Would Congress actually take legislative action against the NFL? Almost certainly not. The one real source of leverage Congress has over the NFL is its antitrust exemption, which since 1961 has allowed the league to increase its revenue by negotiating television broadcast rights in an otherwise illegal fashion. Members of Congress unhappy with the league--most recently, Sen. Arlen Specter (R-Pa.) last year, perhaps out of frustration after Donovan McNabb's season-ending knee injury--occasionally grumble about revoking the law. But no senators expressed any interest in pursuing that course of action.

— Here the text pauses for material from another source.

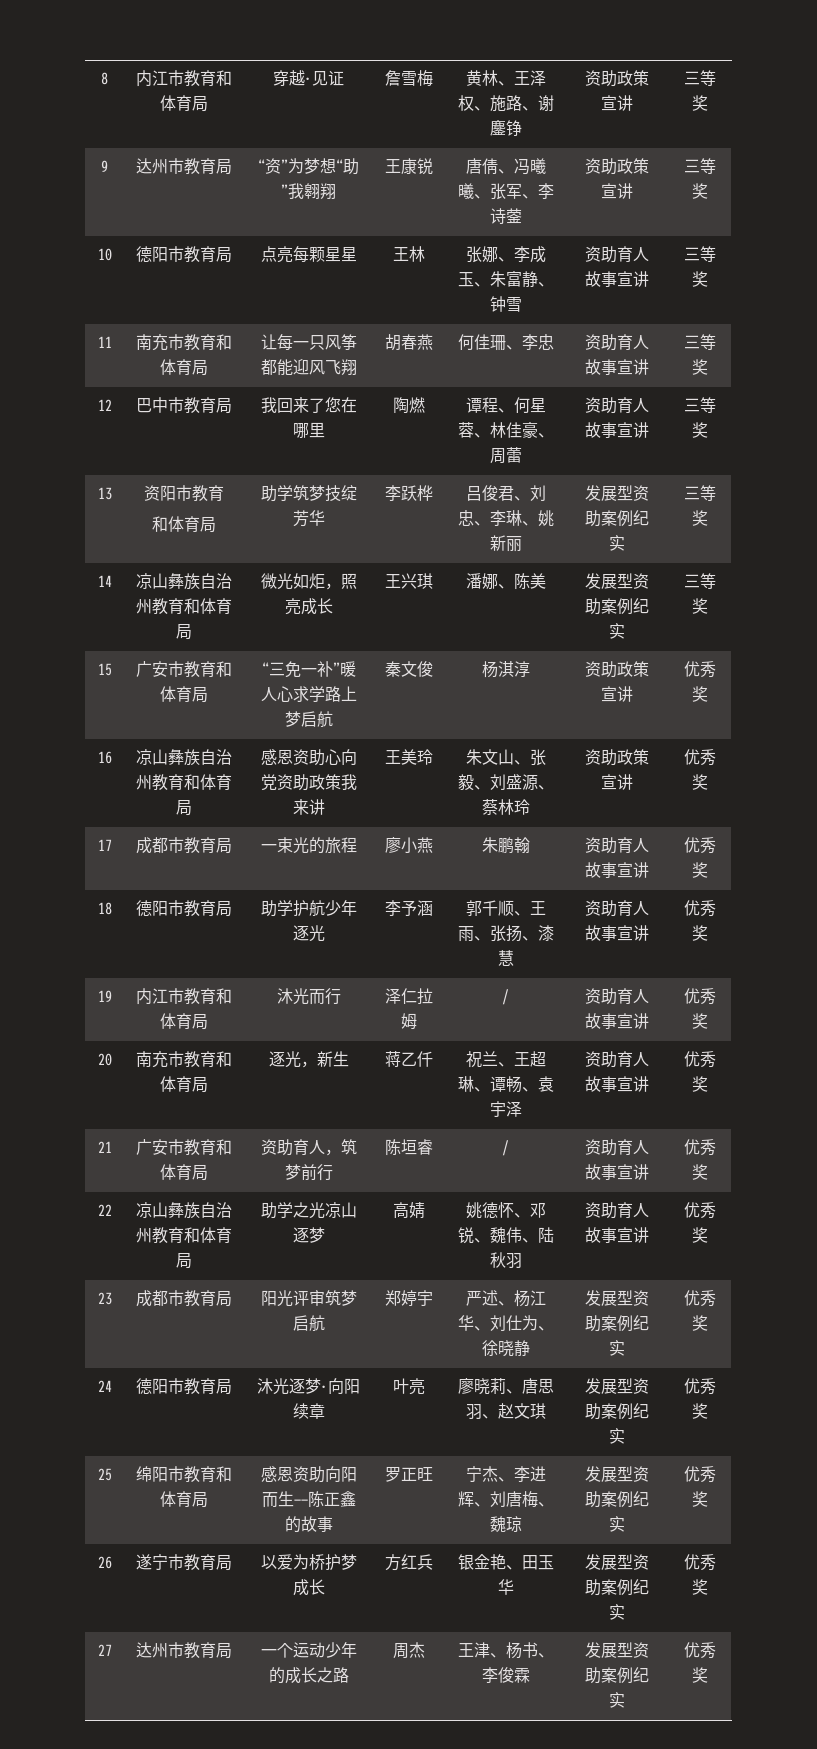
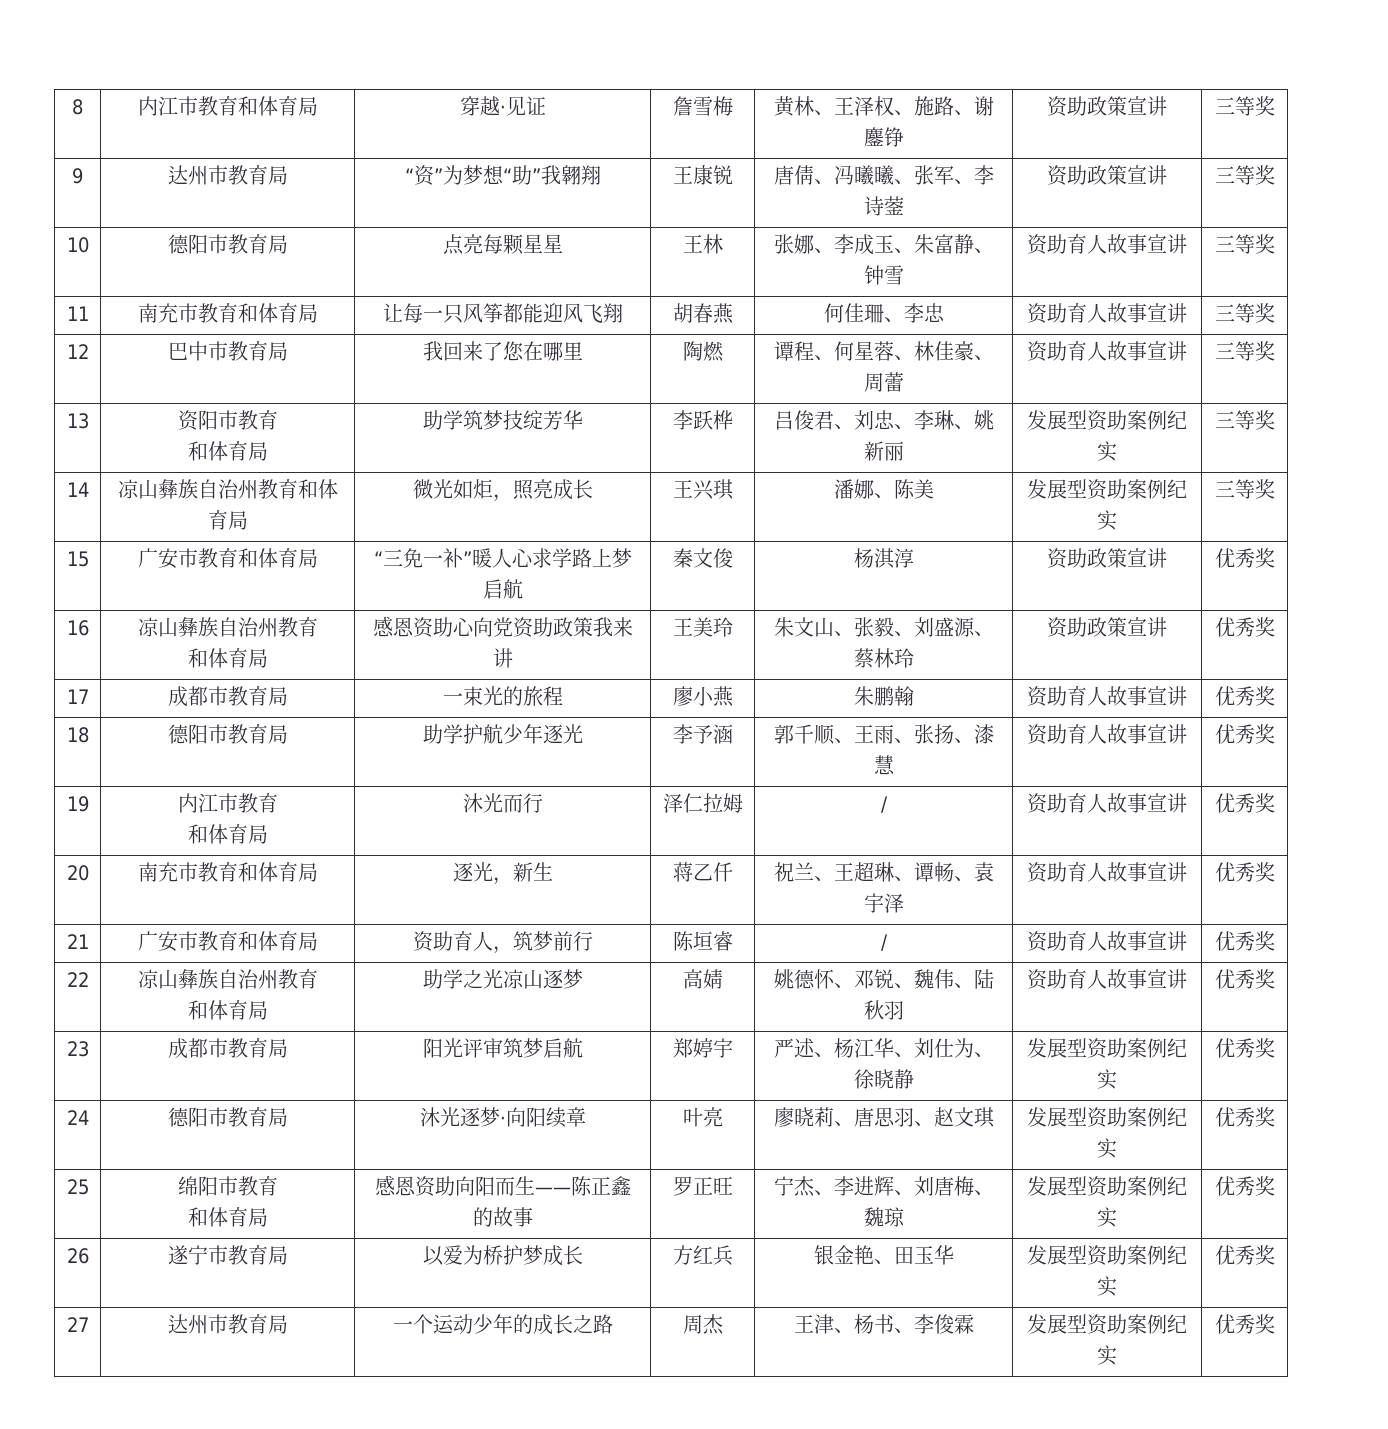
(184, 782) none -> (318, 627) //
(216, 996) none -> (278, 803) //
(184, 1235) none -> (318, 979) //
(216, 1474) none -> (278, 1186) //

The senators, for their part, maintain that their methods--fun, exciting, and guaranteed to land them on television though they appear to be--do, in fact, serve a serious purpose. "The baseball folks said we had no business holding hearings on steroids," said Dorgan. "But because of those hearings, we've seen a lot of action. It could be that public pressure is really what's needed here." Strangely enough, they may be right. Players' union chief Gene Upshaw (whose organization hired the high-priced, battle-tested Davis to defend its honor on Capitol Hill) and Commissioner Roger Goodell (who looked relieved to be discussing any subject not involving strip clubs, pit bulls, or videotape) pledged to improve the process and get ex-players the help they need. No doubt they'd prefer not to get hauled in front of Congress and lectured again. And if the only way to shame the league into acting happened to involve face-to-face meetings with Iron Mike, Moose Johnston, Gale Sayers, and a roomful of cameras--well, that's a price the no-nonsense, nothing-but-business Senate Commerce Committee was grudgingly willing to pay.